日本人学生を対象としたウルドゥー古典文学教材について

Autor: Tahir, Marghoob Hussain
Jazyk: urdština
Rok vydání: 2021
Předmět:
Zdroj: 外国語教育のフロンティア. 4:197-208
ISSN: 2433-9636
Popis: 教材研究
言語の学習は、文法の理解とともに、その言語圏での文化を教養として理解しておくことが必要であることは言を俟たない。ウルドゥー語文化圏では、日常の会話においても文学に関する話題が出ることが多く、古典詩は会話中や新聞、テレビ番組などで引用されることが多く、その教養は不可欠なものとなっている。

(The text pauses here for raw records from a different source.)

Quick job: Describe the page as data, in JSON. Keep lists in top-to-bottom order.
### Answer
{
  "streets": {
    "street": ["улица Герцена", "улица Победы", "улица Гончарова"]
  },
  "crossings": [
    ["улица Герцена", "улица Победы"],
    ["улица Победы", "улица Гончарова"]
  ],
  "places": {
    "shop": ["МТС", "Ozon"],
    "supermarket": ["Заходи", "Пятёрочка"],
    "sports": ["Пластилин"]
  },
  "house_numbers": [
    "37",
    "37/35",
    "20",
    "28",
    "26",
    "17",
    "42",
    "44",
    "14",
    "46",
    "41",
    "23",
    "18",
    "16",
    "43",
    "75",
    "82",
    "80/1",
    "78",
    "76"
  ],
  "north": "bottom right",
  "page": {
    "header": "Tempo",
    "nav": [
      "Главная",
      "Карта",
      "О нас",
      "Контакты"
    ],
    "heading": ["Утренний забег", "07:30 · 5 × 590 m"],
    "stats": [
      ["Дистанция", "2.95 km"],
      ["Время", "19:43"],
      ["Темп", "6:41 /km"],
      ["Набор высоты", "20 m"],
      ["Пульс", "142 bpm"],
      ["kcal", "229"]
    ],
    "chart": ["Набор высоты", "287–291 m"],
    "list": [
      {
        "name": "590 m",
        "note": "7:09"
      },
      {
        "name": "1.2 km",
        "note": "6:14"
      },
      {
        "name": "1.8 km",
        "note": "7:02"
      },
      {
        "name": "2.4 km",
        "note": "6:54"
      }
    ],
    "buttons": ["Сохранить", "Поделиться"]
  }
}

本稿は、ウルドゥー語を学習する日本人学生を対象とした教材のうち、ウルドゥー古典文学を代表する詩人ミール・タキー・ミール (Mīr Taqī Mīr, 1723-1810) とミルザー・アサドゥッラー・ハーン・ガーリブ (Mirzā Asad Allāh Khān Ghālib, 1779-1869) に関する紹介文である。ミールとガーリブはウルドゥー古典詩、特に恋愛抒情詩ガザル (ghazal) において知られる詩人であり、ミールはウルドゥー文学史上、「デリー詩派第1期」「デリー詩派の黄金期」、もしくは「ミールとサウダー (Mirzā Muḥammad Rafī‘ Sawdā, 1718-81) の時代」と呼ばれる時代を担った詩人として知られ、ガーリブは「デリー詩派第2 期」すなわちムガル朝末期のウルドゥー古典詩最後の大詩人とされる。ミールの詩には狂おしいほどの恋情や悲嘆がリズミカルに描かれているが、そこにはスーフィズムの影響からの無常観もみられる。ここでは、これらの特徴を含む詩句を紹介している。ガーリブはウルドゥー語の詩作だけでなく、ペルシア詩や、その散文でも知られている。ガーリブは1857 年のインド大反乱時もデリーを離れることなく、デリーを離れた多くの弟子や知人らに大量のウルドゥー語書簡を送ったが、この散文が当時のイギリス人の目に留まり、その内容の面白さから「ガーリブの書簡」として知られ、イギリス人のウルドゥー語散文教科書となった。ガーリブの書簡は近代散文の一例として今日のパキスタンでのウルドゥー語教科書にも用いられている。かくして、ミールとガーリブの存在はウルドゥー語話者にとっては、「常識」となっている。ここでは、各詩人の生涯の概要と作品の特徴を、文法的に理解しやすい詩句を例示しつつ解説している。分量はそれぞれ1 回の授業で読む程度のものとし、語彙や文体も中級の学生が理解できるよう簡明なものとなるように心がけた。これにより、中級レベルのウルドゥー語運用能力によって、ウルドゥー文学の基本的知識と教養である古典詩人2 名について理解できることを目指す。